The most striking comment in data analyst James Chung’s rather depressing presentation of Wichita’s social and economic woes (Sept. 23 Eagle) came near the end. In speaking of the common denominators shared by cities that have pulled through challenging times, Chung identified a degree of acceptance: “They put their differences aside. Leaders came together and decided, you know, we are stuck with each other, so let’s (make) this a better city.”
His phrase that marked the moment of acceptance – “we are stuck with each other” – is the one that communicates the reality of our situation most strongly, I think. For my part, it reminds me of a billboard.
About 10 years ago, one of our local entrepreneurs decided to launch a new publishing venture. It never got very far off the ground, and the advertising campaign for Wichita City Paper is probably the clearest memory most people have of it. It showed a range of diverse Wichita faces, staring out from a black background, with stark white lettering underneath: “Face it. You’re in Wichita.”

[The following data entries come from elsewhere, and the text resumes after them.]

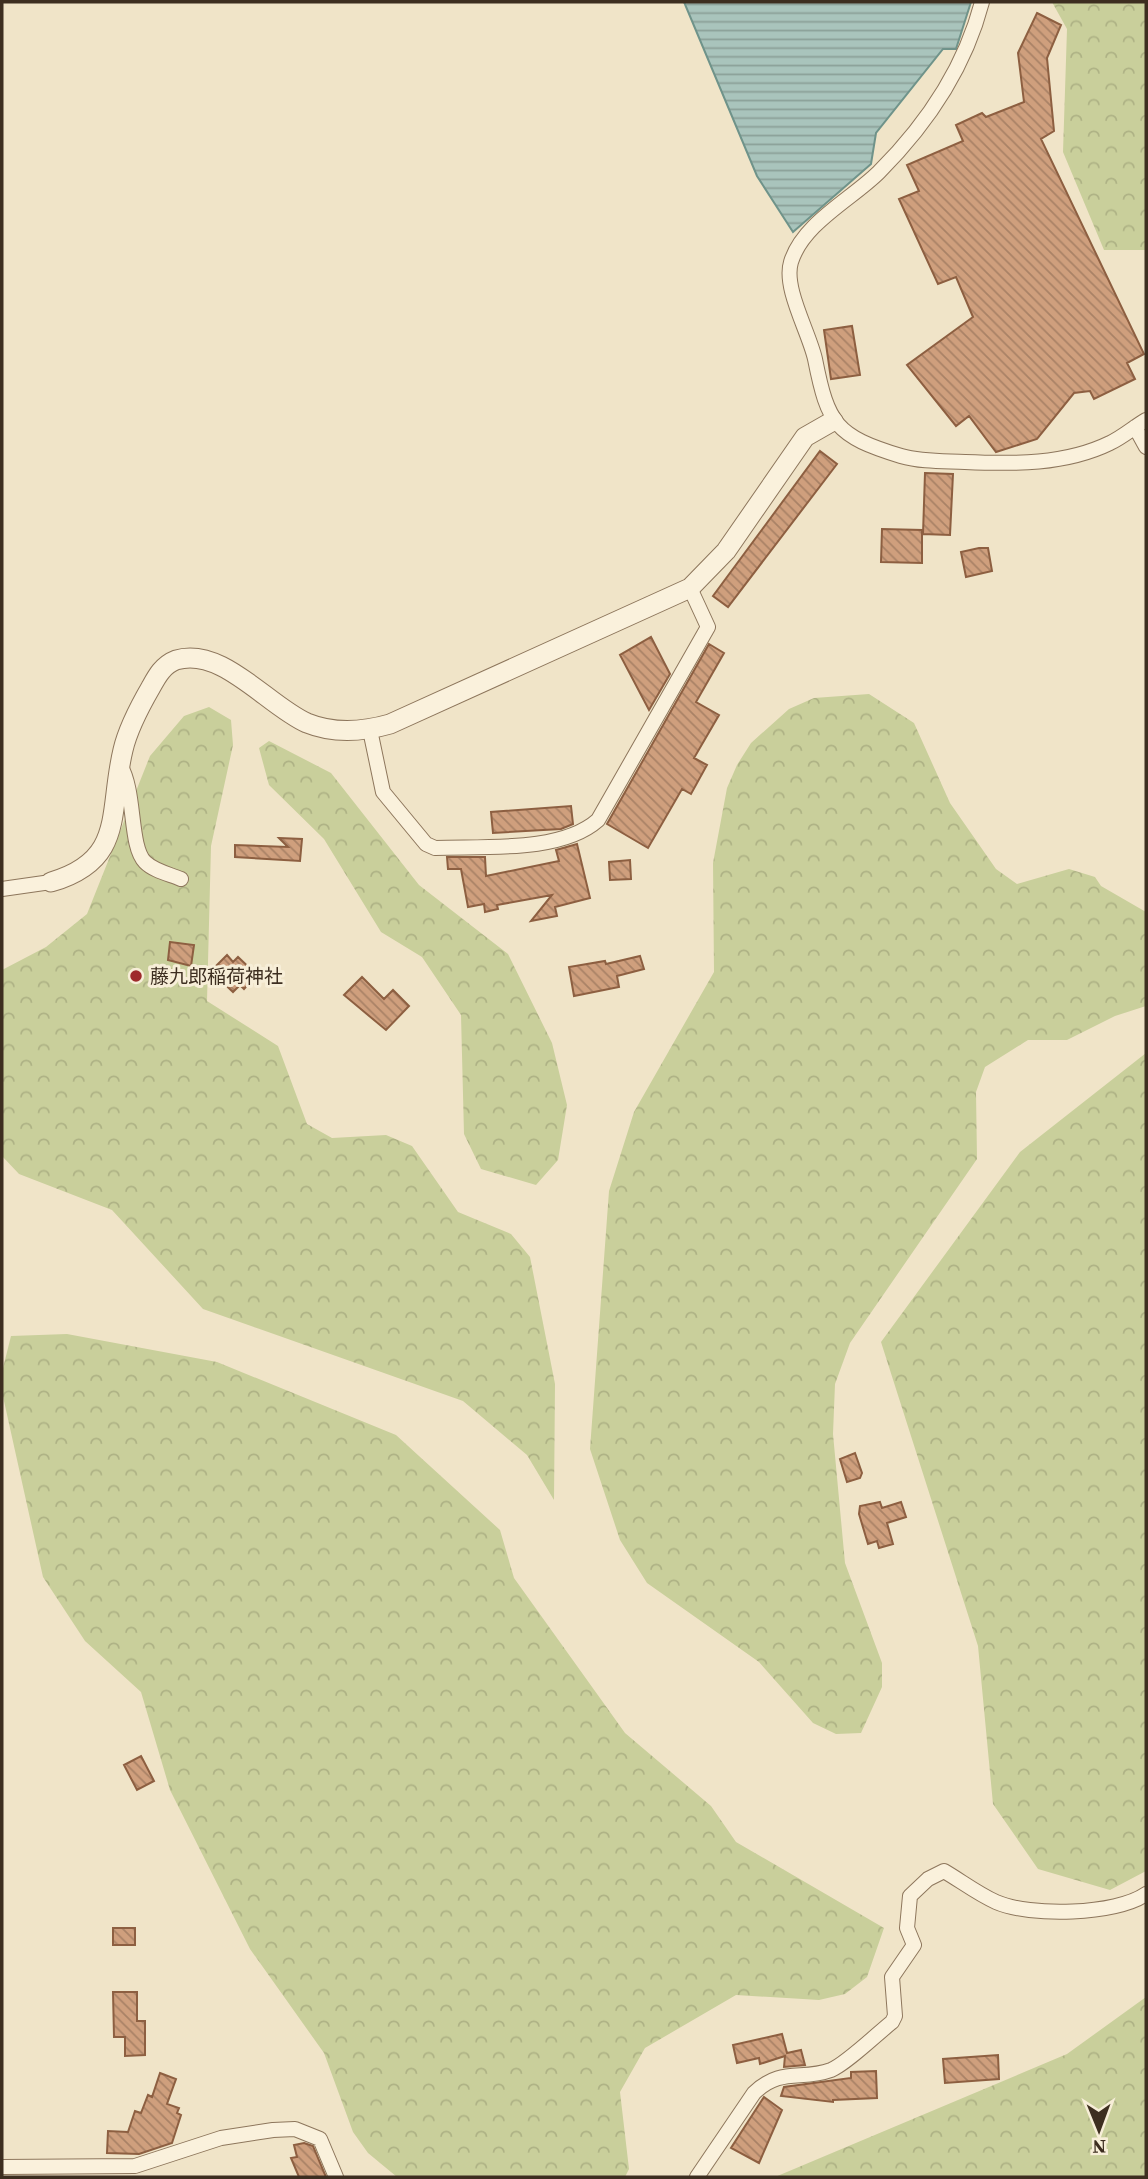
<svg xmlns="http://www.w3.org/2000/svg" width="1148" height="2179" viewBox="0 0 1148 2179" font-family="'Source Serif 4','Noto Sans JP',serif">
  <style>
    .forest { fill: url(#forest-crowns) }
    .water { fill: url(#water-rules); stroke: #6f938a; stroke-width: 2 }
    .building { fill: url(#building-back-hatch); stroke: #8d5f41; stroke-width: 2 }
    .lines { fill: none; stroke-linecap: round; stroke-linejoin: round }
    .minor-casing { stroke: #8d765c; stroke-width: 16 }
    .tertiary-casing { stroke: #8d765c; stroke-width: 21 }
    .minor { stroke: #faf1dc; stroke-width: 14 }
    .tertiary { stroke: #faf1dc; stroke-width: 19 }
    .poi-dot { fill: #9e2a2b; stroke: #f7eed8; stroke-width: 2.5 }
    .labels { text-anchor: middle; stroke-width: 6; stroke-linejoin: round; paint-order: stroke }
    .poi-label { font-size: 19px; fill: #3d2e20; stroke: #f7eed8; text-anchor: start }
  </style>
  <defs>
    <pattern id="forest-crowns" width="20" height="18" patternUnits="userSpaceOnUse" patternTransform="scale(1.75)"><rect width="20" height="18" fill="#c9cf9b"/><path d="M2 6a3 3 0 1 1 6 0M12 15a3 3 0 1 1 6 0" fill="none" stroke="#aeb285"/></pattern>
    <pattern id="water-rules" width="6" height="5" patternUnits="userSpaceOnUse" patternTransform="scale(1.75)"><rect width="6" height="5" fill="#a9c4bc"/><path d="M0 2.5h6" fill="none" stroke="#8ba098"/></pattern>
    <pattern id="building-back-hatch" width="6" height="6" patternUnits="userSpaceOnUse" patternTransform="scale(1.75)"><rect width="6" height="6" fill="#cf9f7d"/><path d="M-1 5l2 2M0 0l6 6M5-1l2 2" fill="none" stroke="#a98266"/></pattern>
  </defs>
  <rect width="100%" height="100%" fill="#f0e4c8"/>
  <path class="forest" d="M1052 2H1146V250H1104L1063 152 1067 29Z
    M869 694 914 723 950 803 996 869 1017 884 1069 869 1095 877 1101 886 1146 912V1006L1115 1016 1067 1040H1028L985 1067 976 1092 977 1159 850 1343 835 1384 833 1434 845 1563 882 1663V1687L861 1733 836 1734 813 1723 759 1662 647 1583 620 1540 590 1449 609 1191 634 1112 714 972 713 863 727 788 737 765 751 743 789 709 814 698Z
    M209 707 231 720 233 745 211 846 207 1001 278 1046 307 1124 332 1138 386 1135 412 1146 458 1212 511 1234 530 1257 555 1384 554 1500 527 1455 463 1401 203 1309 112 1210 19 1174 2 1156V970L46 947 87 914 150 756 184 716Z
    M269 741 331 773 419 885 508 954 552 1043 567 1105 558 1160 536 1185 481 1169 464 1134 461 1015 422 957 381 932 324 839 269 785 259 748Z
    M1146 1053V1871L1110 1890 1038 1869 993 1804 978 1646 881 1342 1020 1152Z
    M67 1334 217 1362 396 1435 500 1530 514 1578 625 1733 711 1806 736 1842 884 1928 867 1977 845 1994 819 2000 736 1995 645 2048 620 2092 629 2169 625 2177H397L368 2153 353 2132 324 2053 250 1949 170 1790 141 1692 85 1641 43 1577 2 1392V1372L11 1336Z
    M1146 1997V2177H775L1067 2054Z"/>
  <path class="water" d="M684 2H971L956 49H943L876 133 871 164 793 232 757 176Z"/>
  <path class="building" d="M1037 13 1061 25 1047 58 1054 131 1041 139 1144 354 1127 363 1135 379 1094 399 1090 391 1074 393 1037 439 996 452 969 416 956 426 907 365 973 317 956 277 938 284 899 199 919 191 907 165 963 141 956 125 982 113 986 117 1024 102 1018 53Z
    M852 326 860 375 831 379 824 330Z
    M820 451 837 464 728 607 713 596Z
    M925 473 953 474 950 535 923 534Z
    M882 529 922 530V563L881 562Z
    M979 548H988L992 571 966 577 961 552Z
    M651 637 670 674 649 710 620 655Z
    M709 644 724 653 696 702 719 715 694 758 707 765 691 794 682 789 648 848 607 824Z
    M571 806 573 824 561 829 493 833 491 812Z
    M279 838 302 839 300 861 235 857V845L288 847Z
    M577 844 590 898 555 907 557 916 531 921 552 895 497 905 498 909 485 912 484 904 468 907 461 869H448L447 857H485L486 876 559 861 556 850Z
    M630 860 631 879 610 880 609 862Z
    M170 942 194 945 191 966 168 960Z
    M227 955 233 962 238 957 257 975 244 989 240 985 233 992 211 971Z
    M640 956 644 969 617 976 619 987 574 996 569 967 605 961 606 964Z
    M362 977 384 999 393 990 409 1006 386 1030 344 995Z
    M855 1453 862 1473 860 1478 847 1482 840 1459Z
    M880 1502 882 1508 901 1502 906 1517 887 1523 893 1544 879 1548 877 1541 868 1544 859 1514 860 1506Z
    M141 1756 154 1781 137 1790 124 1765Z
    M113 1928H135V1945H113Z
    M113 1992H137V2021H145V2055L125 2056V2037H114Z
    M782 2034 787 2053 801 2050 805 2065 784 2067 785 2056 760 2064 759 2058 737 2063 733 2045Z
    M998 2055 999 2079 945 2083 943 2059Z
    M876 2071 877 2098 833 2100V2102L781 2096 784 2087 851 2078V2072Z
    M160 2073 176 2079 167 2104 179 2108 177 2113 181 2115 172 2143 139 2154 107 2153 108 2131 128 2132 135 2111 141 2113 148 2095 152 2097Z
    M764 2097 782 2110 759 2163 731 2148Z
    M304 2143 313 2146 326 2177H299L291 2158 297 2157 294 2145Z"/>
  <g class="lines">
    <g class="minor-casing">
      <path id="minor" d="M982 2C965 67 926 125 879 172 852 199 803 223 791 262 783 288 809 332 815 359 828 425 836 436 901 456 922 462 944 461 965 462 1013 464 1065 465 1110 443 1123 437 1134 427 1146 420
        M1135 427 1146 447
        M370 730 383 792 426 844 435 848C483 846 561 853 598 820L708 627 690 588
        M120 765C136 791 129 846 145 862 154 871 169 874 181 879
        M2 889 51 882
        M2 2167 135 2166 221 2138 273 2130 295 2129 320 2139 336 2177
        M697 2177 754 2093C781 2067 801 2081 831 2070 846 2064 878 2033 892 2022L895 2016 892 1977 914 1945 907 1928 910 1896 928 1879 944 1871C961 1881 978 1894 996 1902 1030 1917 1116 1915 1146 1894"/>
    </g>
    <g class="tertiary-casing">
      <path id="tertiary" d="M51 882C126 860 108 812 123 750 128 728 140 706 151 687 157 676 163 665 176 660 222 646 268 706 307 723 334 734 362 732 390 724L690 588 726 551 805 437 833 421"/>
    </g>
    <use href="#minor" class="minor"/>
    <use href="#tertiary" class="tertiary"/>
  </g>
  <circle class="poi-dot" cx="136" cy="976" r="7"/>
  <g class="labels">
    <g class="poi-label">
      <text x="150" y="983">藤九郎稲荷神社</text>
    </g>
  </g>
  <rect width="1148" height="2179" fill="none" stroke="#3d2e20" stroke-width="7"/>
  <g transform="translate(1099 2130) rotate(179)" stroke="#f7eed8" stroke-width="5" paint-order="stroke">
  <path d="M0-5L12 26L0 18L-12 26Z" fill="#3d2e20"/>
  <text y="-10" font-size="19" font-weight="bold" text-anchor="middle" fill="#3d2e20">N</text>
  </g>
</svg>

That billboard struck an essential truth common to a great many midsize cities that are not part of an extended urban agglomeration but rather form their own geographic centers. Many people in such cities are tempted to believe their home could be something else. Perhaps they see it as an oversized rural town, not that different from so many of their surrounding communities. Or they imagine that it is on the cusp of a great metropolitan explosion and soon will be – in terms of jobs, the arts and more – networked in with the great global cities of the world.
But, of course, neither of those is true. Wichita, like so many other cities of middling size, is not likely to be a central node in the globalized flow of information, culture and wealth, and it is not still a quaint, homogeneous farming village at heart. It is, instead, a big city – but not all that big. That is its burden, but maybe its opportunity, too.
To make a case for sticking with Wichita – for investing in it and improving it – means, first and foremost, facing up to what it is: a city of great (but not unlimited) human and economic resources, resources that need to be used for the public good, even if that good doesn’t perfectly match the ideological preferences of each and every person who lives here.
People find themselves sticking with particular places for endless numbers of reasons – family, jobs, church, friends, schools, children and more. To take pride in these places – in fact, to see in that commitment to a place, and the compromises doing so will entail, something positive, something ennobling – means a facing of reality. In our case, that means setting aside both libertarian-pastoral and progressive-urban fantasies.
There is something to be said for midsize cities that reflect some perspective on how to face up to the challenges of building culturally and economically attractive and rewarding civic spaces today. Wichita could offer that perspective – but only if citizens and leaders alike face up to what we have, and stick with it, rather than wishing it was actually something else.
Russell Arben Fox is a professor of political science at Friends University.